E’ un destino decisamente paradossale per aree di impatto decisivo sulla pianificazione territoriale e per giunta di proprietà pubblica.
Non vorrei che tanti anni di inerzia, compresi quelli dell’amministrazione Gnassi, venissero oggi invece giustificati come una decisione voluta e consapevole di sapore verde.
Cemento zero è una opzione buona e condivisibile, ma, lo sa anche il nostro sindaco, si tratta di un’opzione strategica che è possibile ed utile interpretare a fronte di temi territoriali decisivi che possono, con un’adeguata progettazione di qualità, rappresentare la soluzione forte di storici problemi di assetto urbano di Rimini. Non è forse questa la ricetta che è stata adottata per un’area assai meno strategica come quella prospiciente il Centro Congressi?

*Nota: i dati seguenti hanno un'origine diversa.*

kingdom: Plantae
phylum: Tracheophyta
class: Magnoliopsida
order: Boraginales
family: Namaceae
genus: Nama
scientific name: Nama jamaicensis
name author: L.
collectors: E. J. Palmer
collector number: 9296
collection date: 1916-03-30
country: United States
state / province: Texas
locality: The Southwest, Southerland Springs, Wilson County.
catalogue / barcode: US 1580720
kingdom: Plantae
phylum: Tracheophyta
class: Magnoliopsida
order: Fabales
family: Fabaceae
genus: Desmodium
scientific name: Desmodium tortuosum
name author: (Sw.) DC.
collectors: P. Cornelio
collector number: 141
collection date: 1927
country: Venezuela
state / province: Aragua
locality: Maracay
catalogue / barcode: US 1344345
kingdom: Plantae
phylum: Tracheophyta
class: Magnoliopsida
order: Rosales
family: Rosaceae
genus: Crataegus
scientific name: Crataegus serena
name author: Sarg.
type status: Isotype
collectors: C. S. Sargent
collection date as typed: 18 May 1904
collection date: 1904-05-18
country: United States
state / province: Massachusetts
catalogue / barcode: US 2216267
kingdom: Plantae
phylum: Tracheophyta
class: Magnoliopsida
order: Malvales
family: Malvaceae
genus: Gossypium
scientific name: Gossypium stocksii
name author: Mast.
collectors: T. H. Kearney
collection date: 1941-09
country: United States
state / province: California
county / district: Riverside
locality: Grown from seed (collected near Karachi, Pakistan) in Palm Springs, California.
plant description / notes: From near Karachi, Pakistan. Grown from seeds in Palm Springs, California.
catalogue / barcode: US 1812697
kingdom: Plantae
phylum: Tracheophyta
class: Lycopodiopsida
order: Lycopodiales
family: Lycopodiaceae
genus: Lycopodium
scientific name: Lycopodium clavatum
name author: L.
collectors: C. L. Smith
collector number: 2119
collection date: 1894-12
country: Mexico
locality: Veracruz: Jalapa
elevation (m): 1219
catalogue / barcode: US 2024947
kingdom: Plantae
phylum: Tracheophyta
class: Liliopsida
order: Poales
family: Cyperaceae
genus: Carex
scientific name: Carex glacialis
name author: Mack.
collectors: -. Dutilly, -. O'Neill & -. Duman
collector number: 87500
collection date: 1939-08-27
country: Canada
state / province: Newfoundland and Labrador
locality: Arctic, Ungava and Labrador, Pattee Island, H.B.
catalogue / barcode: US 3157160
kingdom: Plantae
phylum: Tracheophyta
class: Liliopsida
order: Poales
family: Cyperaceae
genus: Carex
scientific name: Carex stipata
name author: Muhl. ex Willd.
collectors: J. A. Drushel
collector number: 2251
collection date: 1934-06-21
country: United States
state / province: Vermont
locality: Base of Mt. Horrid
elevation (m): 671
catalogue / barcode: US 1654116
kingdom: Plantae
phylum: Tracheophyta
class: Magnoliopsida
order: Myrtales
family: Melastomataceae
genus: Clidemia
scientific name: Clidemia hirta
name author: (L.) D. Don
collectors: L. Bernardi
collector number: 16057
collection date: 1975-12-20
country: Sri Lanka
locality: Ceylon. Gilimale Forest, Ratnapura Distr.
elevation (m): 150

In ogni caso intervenire a marina centro senza sapere cosa si farà e quando si interverrà sull’area della stazione rischia di rappresentare l’ennesima replica del pendolo riminese che da decenni oscilla tra stolido immobilismo da un lato e dall’altro, interventismo tardivo, privo di visione del futuro, come è avvenuto con la realizzazione dei due Palazzi dei Congressi o del TRC.

Per queste ragioni non mi strapperei i capelli se la cartolina di marina centro venisse messa per l’ennesima volta, ma in questo caso momentaneamente, in standby, a patto che venisse subito intrapreso un percorso credibile per intervenire sull’area della stazione.
Non è mai particolarmente popolare un rinvio e tuttavia in questo caso ritengo che potrebbe essere spiegato con buone argomentazioni, soprattutto se prima dello scioglimento del consiglio si facessero due cose.
La prima. Aprire un confronto ed individuare con precisione le destinazioni dell’area, le infrastrutture che debbono essere ospitate, i collegamenti viari e di mobilità da realizzare, il rapporto con la marina ed il centro storico, le quantità e le tipologie edificatorie. Penso ad un atto di indirizzo forte, approvato dal Consiglio Comunale, che concludendo questo confronto sia il presupposto degli accordi con Ferrovie dello Stato.
La seconda. Aprire un tavolo con la proprietà dell’area, debitamente sostenuto dal punto di vista politico (i parlamentari locali possono essere molto utili se non si teme che possano fare ombra). L’obiettivo, sulla base dell’atto di indirizzo di cui sopra, dovrebbe essere un bando pubblico comune tra i due enti per la progettazione e la realizzazione delle previsioni.
Non credo sia impossibile realizzare tutto ciò nei prossimi mesi e, se la preoccupazione fosse quella del contraccolpo del rinvio sulla cartolina, il sindaco uscente potrebbe comunque vantare un risultato molto significativo e consegnare alla prossima amministrazione (magari a se stesso) il progetto chiave per la Rimini dei prossimi decenni.

Consiglio non richiesto. Non so se Andrea Gnassi farà una scelta di questo tipo, tuttavia Rimini ha le energie e le competenze, anche al di fuori dell’amministrazione, per intraprendere questa strada. Certo non potranno esserci i crismi di una iniziativa istituzionale, ma viviamo in un’epoca di protagonismo della società civile che può, in un’ottica di sussidiarietà, surrogare il pubblico, almeno sulla progettualità.
Un bando di idee civico per prefigurare i contenuti dell’atto di indirizzo sarebbe una bella sfida per i civici, o no?